(Record excerpts)
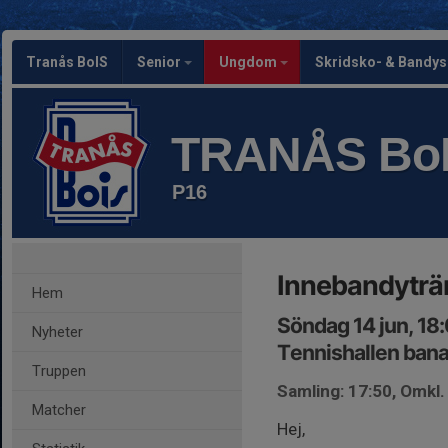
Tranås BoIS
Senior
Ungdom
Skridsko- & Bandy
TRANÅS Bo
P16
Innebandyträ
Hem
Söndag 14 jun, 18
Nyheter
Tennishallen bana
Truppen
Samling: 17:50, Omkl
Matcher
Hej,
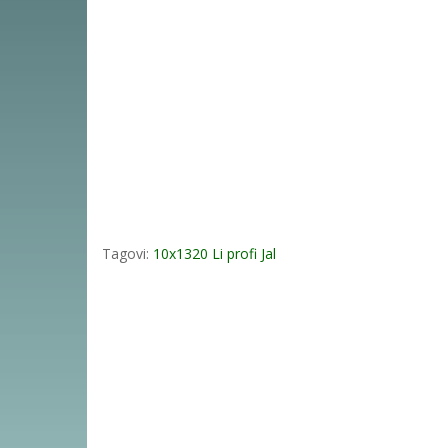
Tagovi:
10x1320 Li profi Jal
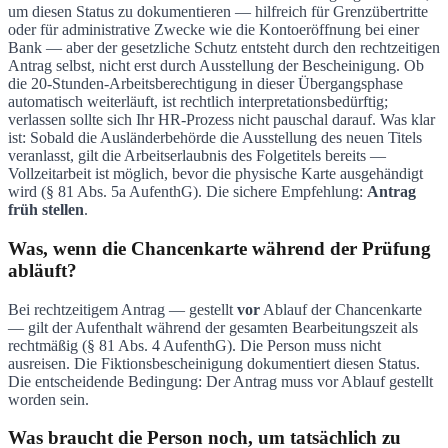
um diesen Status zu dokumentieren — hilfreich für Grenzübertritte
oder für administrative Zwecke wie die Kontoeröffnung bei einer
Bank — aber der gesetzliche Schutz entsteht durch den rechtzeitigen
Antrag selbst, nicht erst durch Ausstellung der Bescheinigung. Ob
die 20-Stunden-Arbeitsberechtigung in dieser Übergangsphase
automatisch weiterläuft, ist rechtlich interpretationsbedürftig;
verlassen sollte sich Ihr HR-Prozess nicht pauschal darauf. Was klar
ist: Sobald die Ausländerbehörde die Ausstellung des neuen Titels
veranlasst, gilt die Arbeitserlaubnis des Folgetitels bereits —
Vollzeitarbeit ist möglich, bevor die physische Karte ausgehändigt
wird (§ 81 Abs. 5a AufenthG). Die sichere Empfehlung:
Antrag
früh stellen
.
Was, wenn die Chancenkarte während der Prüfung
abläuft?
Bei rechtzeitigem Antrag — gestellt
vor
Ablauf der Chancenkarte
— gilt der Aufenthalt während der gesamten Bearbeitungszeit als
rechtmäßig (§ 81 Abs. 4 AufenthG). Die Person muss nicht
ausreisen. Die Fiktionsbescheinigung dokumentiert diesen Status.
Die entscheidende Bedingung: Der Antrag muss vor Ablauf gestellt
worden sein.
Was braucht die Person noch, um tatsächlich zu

(Required action) Copy out, character for character, all the text read from the records above, but leave the pictures out of your answer.

(Answer for the task)
Tranås BoIS
Senior
Ungdom
Skridsko- & Bandy
TRANÅS Bo
P16
Innebandyträ
Hem
Söndag 14 jun, 18
Nyheter
Tennishallen bana
Truppen
Samling: 17:50, Omkl
Matcher
Hej,
Tagovi:
10x1320 Li profi Jal
um diesen Status zu dokumentieren — hilfreich für Grenzübertritte
oder für administrative Zwecke wie die Kontoeröffnung bei einer
Bank — aber der gesetzliche Schutz entsteht durch den rechtzeitigen
Antrag selbst, nicht erst durch Ausstellung der Bescheinigung. Ob
die 20-Stunden-Arbeitsberechtigung in dieser Übergangsphase
automatisch weiterläuft, ist rechtlich interpretationsbedürftig;
verlassen sollte sich Ihr HR-Prozess nicht pauschal darauf. Was klar
ist: Sobald die Ausländerbehörde die Ausstellung des neuen Titels
veranlasst, gilt die Arbeitserlaubnis des Folgetitels bereits —
Vollzeitarbeit ist möglich, bevor die physische Karte ausgehändigt
wird (§ 81 Abs. 5a AufenthG). Die sichere Empfehlung:
Antrag
früh stellen
.
Was, wenn die Chancenkarte während der Prüfung
abläuft?
Bei rechtzeitigem Antrag — gestellt
vor
Ablauf der Chancenkarte
— gilt der Aufenthalt während der gesamten Bearbeitungszeit als
rechtmäßig (§ 81 Abs. 4 AufenthG). Die Person muss nicht
ausreisen. Die Fiktionsbescheinigung dokumentiert diesen Status.
Die entscheidende Bedingung: Der Antrag muss vor Ablauf gestellt
worden sein.
Was braucht die Person noch, um tatsächlich zu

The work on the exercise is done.